# Classic OPV



## bronc (Dec 10, 2012)

I've been having some issues with my gaggia which I'm trying to narrow down to one of the elements. I just did some tests and found out that no water is coming out of the overflow pipe attached to the OPV. I tried that with 1) a blank basket, 2) finely ground coffee which barely comes out of the portafilter, 3) coarsely grind coffee which gushes out of the portafilter, and 4) hitting the brew switch while the machine is in steam mode. In neither of the 4 cases did I get a single drip out of the OPV. Is this normal? I fail to understand when should water be coming out of the overflow pipe.. Thanks!!


----------



## rodabod (Dec 4, 2011)

The overflow pipe should gush and make a "whoosh" sound when the brew switched is turned off, and there is residual pressure in the filter basket.

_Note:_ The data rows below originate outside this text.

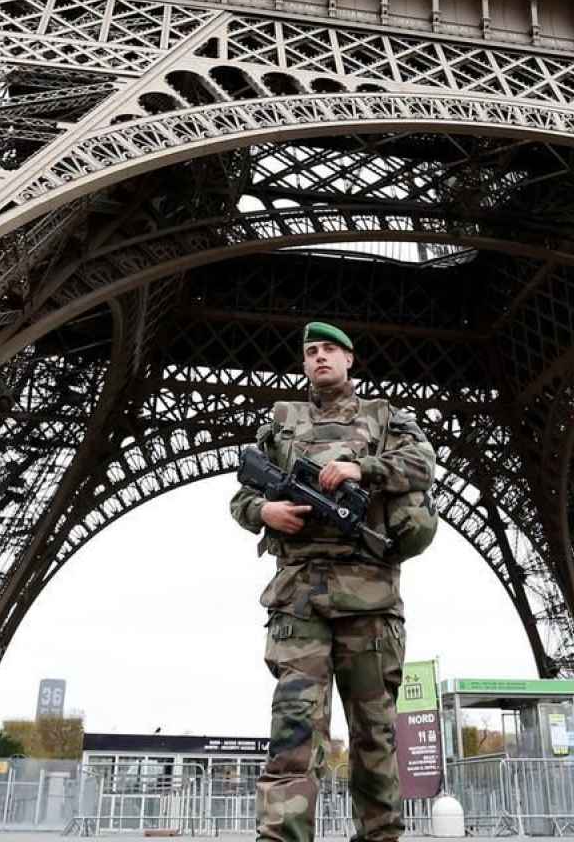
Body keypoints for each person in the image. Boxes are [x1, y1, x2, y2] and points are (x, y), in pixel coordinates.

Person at [230, 322, 438, 842]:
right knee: (293, 734)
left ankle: (380, 836)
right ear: (304, 364)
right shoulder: (282, 424)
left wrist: (359, 469)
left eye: (329, 350)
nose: (319, 357)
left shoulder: (384, 417)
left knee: (376, 737)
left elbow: (423, 463)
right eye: (311, 352)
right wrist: (266, 510)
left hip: (369, 603)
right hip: (299, 603)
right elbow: (239, 498)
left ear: (350, 358)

It will almost always gush water when you have heated the boiler up to steam temp, and then switch the brew switch on and off.


----------



## rodabod (Dec 4, 2011)

If it is indeed not working, you may have noticed soggy pucks after brewing.

Might be worth checking the three-way solenoid is operating correctly.


----------



## coffeechap (Apr 5, 2012)

Unfortunately this is not quite right as the whoosh is the release of the solenoid down through the metal pipe and into the drip tray, the opv pipe flows into the tank from the opv and is nothing to d with the solenoid. S is the problem the solenoid or the opv?


----------



## bronc (Dec 10, 2012)

I'm talking about the OPV here, not the solenoid.


----------



## rodabod (Dec 4, 2011)

Oh sorry! Misunderstood which overflow type you were referring to, and thought you'd mistakenly mentioned the OPV.

You'll need to measure the pressure to see if the OPV is working correctly.


----------



## bronc (Dec 10, 2012)

I'll get a pressure gauge next week but I'm wondering when should water be leaking from the overflow hose. Thanks!


----------



## rodabod (Dec 4, 2011)

The hose fed from the OPV is on the RHS as you look at th machine.

Put the left hose in a glass of water, fit a portafilter with a blanking plate, then switch the pump on. You should then observe water streaming from the hose on the RHS.


----------



## bronc (Dec 10, 2012)

By the left hose you mean the one on top of the OPV? I tried it and there is no water coming out of it.


----------



## rodabod (Dec 4, 2011)

I am talking about the two hoses which sit in the water tank.

As you look at the front of the machine, the left one draws water, and the right one returns water from the OPV.

Your OPV may not pass any water back to the tank via the tube on the right if it is not set correctly, or if it is maybe blocked.


----------